## Parts of the exercise
A. According to the passage about Acorn and brand communities, who are Acorn's three current customers?
B. Pick up the passage about Acorn and brand communities after its final sentence and keep writing.

This is the trade. Reach in exchange for control. The reach number is going to look bad in a pitch deck against the 600 million monthly active users X claims, and brand managers chasing top-of-funnel will run the math and walk away. From what I have seen, that is the wrong frame for community in 2026.
The brands that got real value from Reddit, Discord, or X Communities were never running them as awareness channels. They were running them as retention channels, support channels, or feedback channels. For those use cases, owning the moderation queue, owning the member graph, and owning the URL is worth more than having access to 600 million users who will never see your post.
I think most teams will overcomplicate the decision. The simpler question: do you have at least 1,000 people who actively want to talk to you and to each other? If yes, you can probably justify $150 a month. If no, you do not have a community problem, you have an audience problem, and Acorn is not the fix.
The case studies are quiet because nobody has run this play yet
Here is the part that is genuinely uncertain. Acorn is days old. There is no "we moved our 50,000-member community off X and ROAS went up" case study because nobody has done that yet. The three current customers (Latinsky, Medsky, The Invite) are AT Protocol-native communities, not migrants. The first wave of brand migrations from X Communities is going to happen in the next four weeks, and most of those teams will pick the easy option, which is XChat group chats inside X. That keeps them on the same platform that just told them their last community surface was 80% spam.

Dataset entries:

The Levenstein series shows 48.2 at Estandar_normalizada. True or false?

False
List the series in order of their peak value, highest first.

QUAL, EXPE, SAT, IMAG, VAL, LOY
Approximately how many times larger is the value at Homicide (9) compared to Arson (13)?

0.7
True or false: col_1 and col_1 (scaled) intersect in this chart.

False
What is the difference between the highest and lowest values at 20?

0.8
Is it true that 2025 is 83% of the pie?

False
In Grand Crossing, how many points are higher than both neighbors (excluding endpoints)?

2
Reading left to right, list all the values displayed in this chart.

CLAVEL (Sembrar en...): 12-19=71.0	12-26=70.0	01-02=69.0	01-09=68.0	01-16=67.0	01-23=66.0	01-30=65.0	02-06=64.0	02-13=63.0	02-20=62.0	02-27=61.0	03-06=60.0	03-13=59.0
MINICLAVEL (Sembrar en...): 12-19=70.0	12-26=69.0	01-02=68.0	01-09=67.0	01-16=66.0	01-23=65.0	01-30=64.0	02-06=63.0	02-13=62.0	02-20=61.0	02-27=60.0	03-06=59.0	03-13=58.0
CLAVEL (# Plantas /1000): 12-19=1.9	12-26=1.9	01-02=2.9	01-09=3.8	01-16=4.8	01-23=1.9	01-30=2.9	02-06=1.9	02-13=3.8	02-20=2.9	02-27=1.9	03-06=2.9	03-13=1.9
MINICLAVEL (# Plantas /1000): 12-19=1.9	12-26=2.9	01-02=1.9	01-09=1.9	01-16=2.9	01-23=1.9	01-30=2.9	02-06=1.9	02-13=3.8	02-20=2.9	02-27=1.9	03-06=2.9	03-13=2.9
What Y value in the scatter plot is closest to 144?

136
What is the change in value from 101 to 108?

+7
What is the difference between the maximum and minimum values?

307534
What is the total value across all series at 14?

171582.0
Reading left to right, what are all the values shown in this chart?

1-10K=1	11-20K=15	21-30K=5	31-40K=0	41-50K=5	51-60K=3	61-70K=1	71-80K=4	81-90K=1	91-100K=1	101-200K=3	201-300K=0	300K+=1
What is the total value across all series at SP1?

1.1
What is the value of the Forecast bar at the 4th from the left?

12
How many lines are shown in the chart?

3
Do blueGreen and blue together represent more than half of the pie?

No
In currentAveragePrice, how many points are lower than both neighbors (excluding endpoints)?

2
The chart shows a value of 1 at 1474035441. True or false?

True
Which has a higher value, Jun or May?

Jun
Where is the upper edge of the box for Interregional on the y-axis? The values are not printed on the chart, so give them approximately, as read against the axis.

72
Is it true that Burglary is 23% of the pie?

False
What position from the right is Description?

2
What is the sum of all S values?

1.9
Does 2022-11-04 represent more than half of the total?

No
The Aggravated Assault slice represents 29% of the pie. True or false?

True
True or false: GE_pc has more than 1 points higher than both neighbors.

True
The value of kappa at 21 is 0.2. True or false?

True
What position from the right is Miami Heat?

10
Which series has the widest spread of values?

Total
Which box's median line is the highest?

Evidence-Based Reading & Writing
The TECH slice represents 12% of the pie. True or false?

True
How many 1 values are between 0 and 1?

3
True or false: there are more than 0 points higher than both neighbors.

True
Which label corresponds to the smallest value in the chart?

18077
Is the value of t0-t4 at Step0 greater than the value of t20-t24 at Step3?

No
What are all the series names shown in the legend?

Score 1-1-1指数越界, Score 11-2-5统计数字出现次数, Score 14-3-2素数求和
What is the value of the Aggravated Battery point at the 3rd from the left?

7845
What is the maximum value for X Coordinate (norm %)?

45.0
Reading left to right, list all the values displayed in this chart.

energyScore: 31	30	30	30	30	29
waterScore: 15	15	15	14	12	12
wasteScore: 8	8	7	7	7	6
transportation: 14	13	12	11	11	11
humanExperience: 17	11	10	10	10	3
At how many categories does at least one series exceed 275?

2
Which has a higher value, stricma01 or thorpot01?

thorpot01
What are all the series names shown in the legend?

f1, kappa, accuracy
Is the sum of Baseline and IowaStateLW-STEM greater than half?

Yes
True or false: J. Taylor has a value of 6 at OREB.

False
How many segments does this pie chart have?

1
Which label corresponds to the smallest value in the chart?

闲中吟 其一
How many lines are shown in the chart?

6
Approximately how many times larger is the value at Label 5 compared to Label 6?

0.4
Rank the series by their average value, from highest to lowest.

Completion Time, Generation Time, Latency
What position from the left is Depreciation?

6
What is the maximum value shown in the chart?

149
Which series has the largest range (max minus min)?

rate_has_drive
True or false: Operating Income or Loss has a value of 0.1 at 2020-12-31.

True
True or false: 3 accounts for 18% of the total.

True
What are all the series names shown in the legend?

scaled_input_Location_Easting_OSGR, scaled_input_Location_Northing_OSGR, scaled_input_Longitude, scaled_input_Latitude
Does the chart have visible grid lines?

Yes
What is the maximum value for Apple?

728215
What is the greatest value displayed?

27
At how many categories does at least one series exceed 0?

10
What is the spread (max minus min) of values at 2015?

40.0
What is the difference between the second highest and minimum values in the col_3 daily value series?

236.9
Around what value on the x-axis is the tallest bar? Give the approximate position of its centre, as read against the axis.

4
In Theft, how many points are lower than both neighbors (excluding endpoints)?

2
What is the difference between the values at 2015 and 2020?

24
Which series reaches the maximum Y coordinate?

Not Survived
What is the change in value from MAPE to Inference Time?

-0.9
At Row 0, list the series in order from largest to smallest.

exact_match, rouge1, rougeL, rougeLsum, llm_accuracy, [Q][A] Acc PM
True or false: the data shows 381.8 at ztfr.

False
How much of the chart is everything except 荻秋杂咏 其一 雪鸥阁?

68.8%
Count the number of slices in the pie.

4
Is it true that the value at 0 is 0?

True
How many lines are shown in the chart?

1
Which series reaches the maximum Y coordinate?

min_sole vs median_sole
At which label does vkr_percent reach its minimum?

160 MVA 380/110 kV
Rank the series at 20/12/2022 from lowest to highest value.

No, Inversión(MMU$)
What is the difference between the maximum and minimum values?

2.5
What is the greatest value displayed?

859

## Answers by task
A. Latinsky, Medsky, and The Invite.

B.
For a related read on owned versus rented audience, see our breakdown of viral campaigns that worked on zero paid spend. The pattern there is the same one Acorn is selling: own the asset, run it on your terms, accept that distribution costs more.
How to triage your community footprint before May 30
Three actions, in order, this week.
Audit what you actually have on X Communities. Pull the member count, the post-per-week rate, and the engagement rate. If you have under 500 active members and under 20 posts a week, the answer is to let it die. Most brand-run Communities will not clear that bar. Migrating 200 ghosts to XChat is busywork.
Run a one-month test on Acorn or a self-hosted alternative. $150 a month for one month is cheap diligence. Spin up a community for your top 100 customers, give it a custom domain like community.yourbrand.com, and see whether they show up. A 30-day pilot tells you more than six months of strategy decks. The pilot answers one question: do these people want to talk to each other when you are not paying X to put them in the same room?
Stop greenlighting any community work that lives entirely inside one platform's walls. The lesson from X Communities, Meta Groups, and Reddit's API price hike is the same. Anything you build on rented community land has a five-year half-life, on a good day. If a roadmap item only works while a single platform decides to keep the feature alive, push it down the priority list.
The Acorn pricing might be wrong. The AT Protocol might lose its current momentum. Bluesky might never matter for B2C reach. None of that changes the underlying math: the cost of building on a platform that can pull the rug is now visible in three different post-mortems, and the next one is on the calendar for May 30.
I do not think Acorn wins this category. There will be five products like it within a year, two of them from existing martech vendors with bigger sales teams. What Acorn does is mark the moment when "your own domain, your own moderation, your own community" stopped being a developer's side project and started being a $150 line item a marketing director can actually approve.